Can’t wait for Phil’s retirement book, And I Would’ve Gotten Away With It, in which he alternates between self-fellatio and chatting shit about the Legislature for 400 pages.
Curious article.
Middlebury College President from 1908 – 1921, John Thomas, routinely toured Vermont with Joseph Barrs, superintendent of the Vermont Industrial School, promoting eugenical sterilization law in speaking engagements that were promoted as celebrity engagements as early as February 1913 and possibly in 1912, when Mead gave his farewell/eugenics speech to the legislature.
His speech was printed and issued throughout Vermont by then Secretary of State, Guy Winfred Bailey, who later became President of UVM, and one of the many Vermonters who made the Eugenics Survey of Vermont possible.

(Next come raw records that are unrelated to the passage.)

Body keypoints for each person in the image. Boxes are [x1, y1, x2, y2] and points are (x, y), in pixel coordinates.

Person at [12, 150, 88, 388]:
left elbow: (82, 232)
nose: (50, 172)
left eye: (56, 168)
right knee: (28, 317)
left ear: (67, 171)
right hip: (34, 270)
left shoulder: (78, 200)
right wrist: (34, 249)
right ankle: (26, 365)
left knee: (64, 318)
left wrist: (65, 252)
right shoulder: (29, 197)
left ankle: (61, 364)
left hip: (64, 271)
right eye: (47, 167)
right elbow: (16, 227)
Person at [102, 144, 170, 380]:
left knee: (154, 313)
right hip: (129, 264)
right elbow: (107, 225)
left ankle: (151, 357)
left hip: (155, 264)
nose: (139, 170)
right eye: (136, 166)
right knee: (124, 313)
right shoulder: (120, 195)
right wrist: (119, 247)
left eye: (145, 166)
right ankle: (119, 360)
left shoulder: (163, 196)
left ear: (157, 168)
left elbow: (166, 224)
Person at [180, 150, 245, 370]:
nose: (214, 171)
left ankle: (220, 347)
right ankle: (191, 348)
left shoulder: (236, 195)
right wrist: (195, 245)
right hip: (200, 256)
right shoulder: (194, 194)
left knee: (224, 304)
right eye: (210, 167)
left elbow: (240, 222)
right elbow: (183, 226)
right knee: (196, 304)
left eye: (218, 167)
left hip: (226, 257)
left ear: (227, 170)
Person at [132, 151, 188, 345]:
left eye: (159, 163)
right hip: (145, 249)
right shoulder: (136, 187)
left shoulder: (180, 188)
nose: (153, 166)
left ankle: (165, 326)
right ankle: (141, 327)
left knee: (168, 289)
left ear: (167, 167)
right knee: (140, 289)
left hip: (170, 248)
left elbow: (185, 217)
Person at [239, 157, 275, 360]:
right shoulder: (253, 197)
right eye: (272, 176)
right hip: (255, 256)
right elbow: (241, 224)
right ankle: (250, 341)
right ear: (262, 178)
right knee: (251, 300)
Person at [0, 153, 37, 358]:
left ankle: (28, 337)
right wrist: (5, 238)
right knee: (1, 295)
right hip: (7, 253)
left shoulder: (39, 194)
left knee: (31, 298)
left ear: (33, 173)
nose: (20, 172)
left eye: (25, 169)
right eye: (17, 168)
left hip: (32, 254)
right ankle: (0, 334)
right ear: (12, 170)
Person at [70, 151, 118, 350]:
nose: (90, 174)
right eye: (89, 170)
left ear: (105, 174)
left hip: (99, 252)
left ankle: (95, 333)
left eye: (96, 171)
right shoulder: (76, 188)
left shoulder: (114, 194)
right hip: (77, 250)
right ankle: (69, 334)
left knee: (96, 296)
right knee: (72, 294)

He also was the President of the Board for another well known privately funded Vermont institution, which conducted its own eugenical era medical study of 62 so-called normal boys.

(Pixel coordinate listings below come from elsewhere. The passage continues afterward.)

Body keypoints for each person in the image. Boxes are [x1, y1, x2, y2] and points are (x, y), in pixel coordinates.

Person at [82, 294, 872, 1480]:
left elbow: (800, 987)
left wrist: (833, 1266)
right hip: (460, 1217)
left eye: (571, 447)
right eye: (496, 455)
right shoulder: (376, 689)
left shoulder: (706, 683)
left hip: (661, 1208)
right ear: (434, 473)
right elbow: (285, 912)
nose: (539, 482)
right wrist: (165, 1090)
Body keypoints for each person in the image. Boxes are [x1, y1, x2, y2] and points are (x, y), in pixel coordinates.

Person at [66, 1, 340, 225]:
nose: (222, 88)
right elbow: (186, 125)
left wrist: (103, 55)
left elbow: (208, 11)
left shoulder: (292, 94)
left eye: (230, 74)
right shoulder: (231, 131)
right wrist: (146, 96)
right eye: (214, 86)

Barrs honed his eugenical edge at the same Vermont institution as Bailey, prior to his 10 year tenure at the Vermont Reform School in Vergennes. One of Barrs successors was far more directly responsible for eugenical sterilization law in Vermont than Mead, Thomas, or Barrs.
That man’s name is to this very day on one of the largest buildings in Windham County in Township No. 1. Vermont’s first incorporated town.
Nothing ever changes in Vermont.
Please give me a source for your first sentence. Thanks.
Louise, would you please write a letter to the editor to any Vermont newspaper and repeat what you said about President John Thomas? No VT newspaper is willing to mention the complicity of Middlebury College in the eugenics movement. They are conveniently omitting that fact.
If the author of this essay is interested in printing the truth, he might be interested in learning about Middlebury’s involvement from prior to 1900 to as late as 1946 in the eugenics movement, which has not been covered in the press. The information is here:
https://meadmemorialchapel.com/middleburyeugenics
And what building are you referring to? The state’s first incorporated town was Bennington, which isn’t in Windham County. Thanks.
Sorry, it was Westminster. But what is the largest building? Bradley town hall?